There's an ongoing discussion in ops about improving the dump process, see
https://phabricator.wikimedia.org/T88728
https://phabricator.wikimedia.org/T93396
https://phabricator.wikimedia.org/T17017
https://www.mediawiki.org/wiki/Wikimedia_MediaWiki_Core_Team/Backlog/Improv…
I would like to join in and add our requirements and thoughts to the list, and
would like some input on that. So far I have:
Make it easier to register a new type of dump via a config change.
A dump should define:
* a script(s) to run
* output file(s)
* the dump schedule
* a short name
* brief description (wikitext or HTML? translatable?)
* required input files (maybe)
Make clear timelines of consistent dumps.
* drop the misleading "one dir with one timestamp for all dumps" appraoch
* have one timeline per dump instead
* for dumps that are guaranteed to be consistent (one generated from the other),
generate a timeline of directories with symlinks to the actual files.
Make dumps discoverable:
* There should be a machine readable overview of which dumps exist in which
versions for each project.
* This overview should be a JSON document (may even be static)

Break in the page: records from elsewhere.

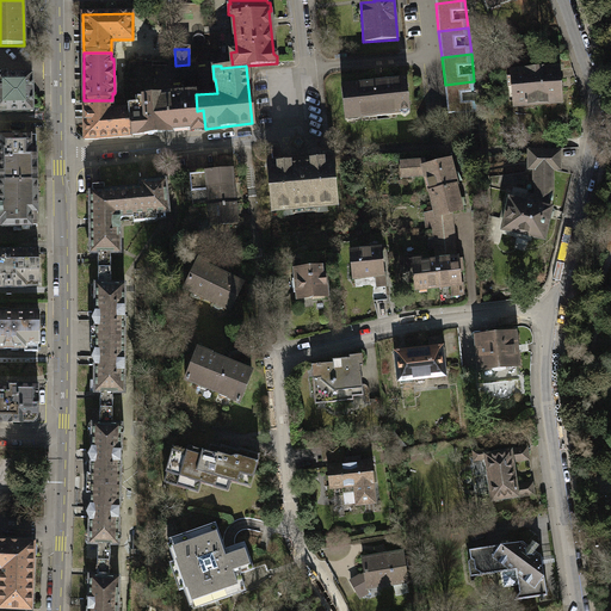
[(560,68),(511,73),(513,107),(562,102),(560,68)]
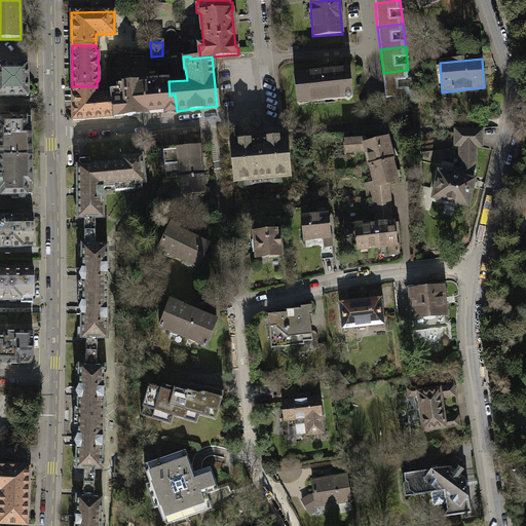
[(0,96),(26,96),(26,64),(3,65),(3,63),(0,62),(0,96)]
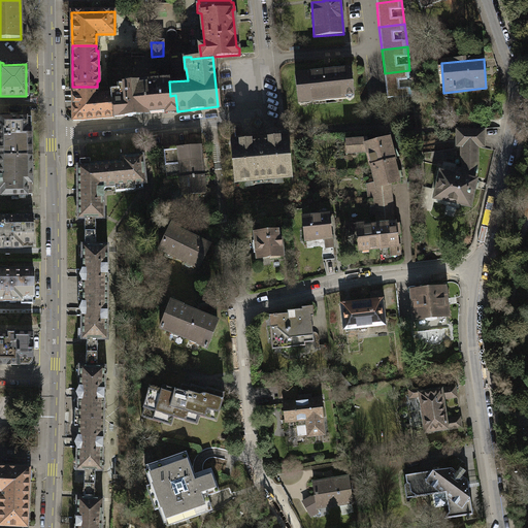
[(350,68),(295,74),(299,103),(345,98),(350,101),(354,97),(350,68)]
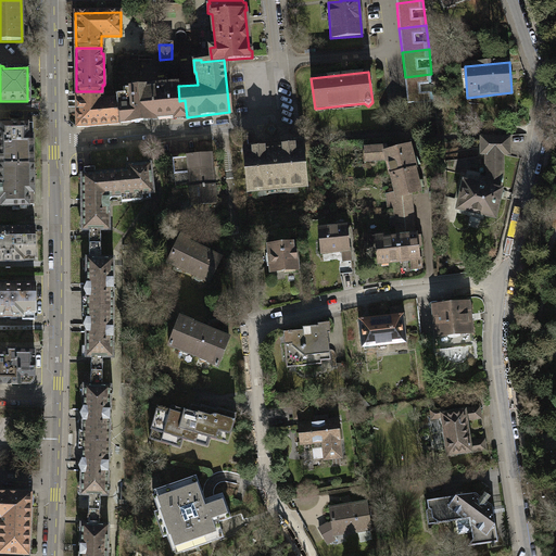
[(431,74),(405,77),(407,103),(434,101),(431,74)]
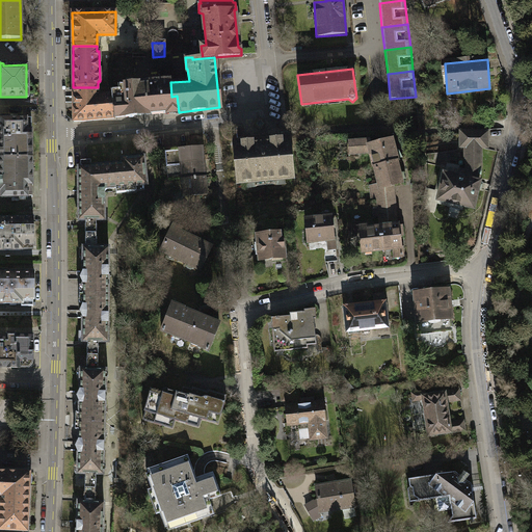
[(111,91),(111,96),(113,117),(179,112),(177,96),(171,97),(170,82),(117,86),(117,90),(111,91)]
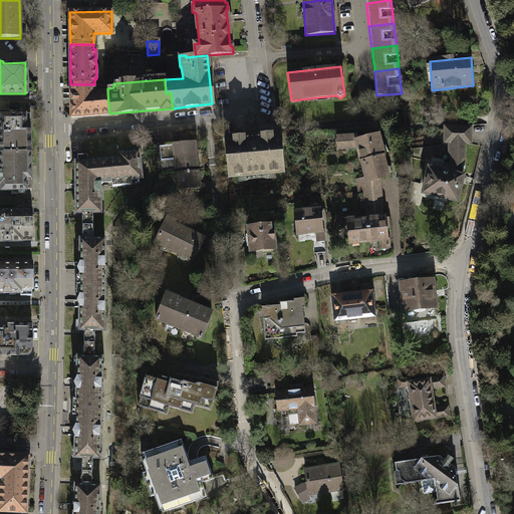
[(107,92),(94,92),(94,84),(70,84),(70,116),(109,113),(107,92)]
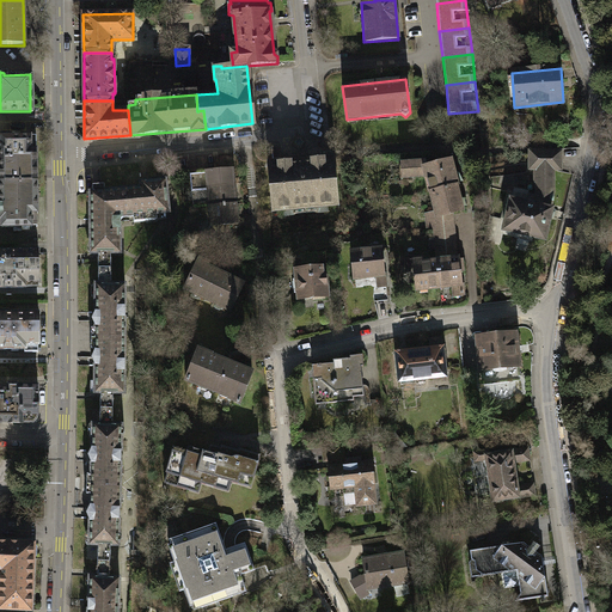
[(36,136),(0,136),(0,145),(0,144),(0,182),(37,182),(37,151),(36,136)]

* Perhaps we also want a DCAT-AP description of our dumps
Promote stable URLs:
* The latest dump of any type should be available under a stable, predictable URL.
* TBD: "latest" URL could point to a symlink, get rewritten to the actual file,
or trigger an HTTP redirect.
Thoughts? Comments? Additions?
--
Daniel Kinzler
Senior Software Developer
Wikimedia Deutschland
Gesellschaft zur Förderung Freien Wissens e.V.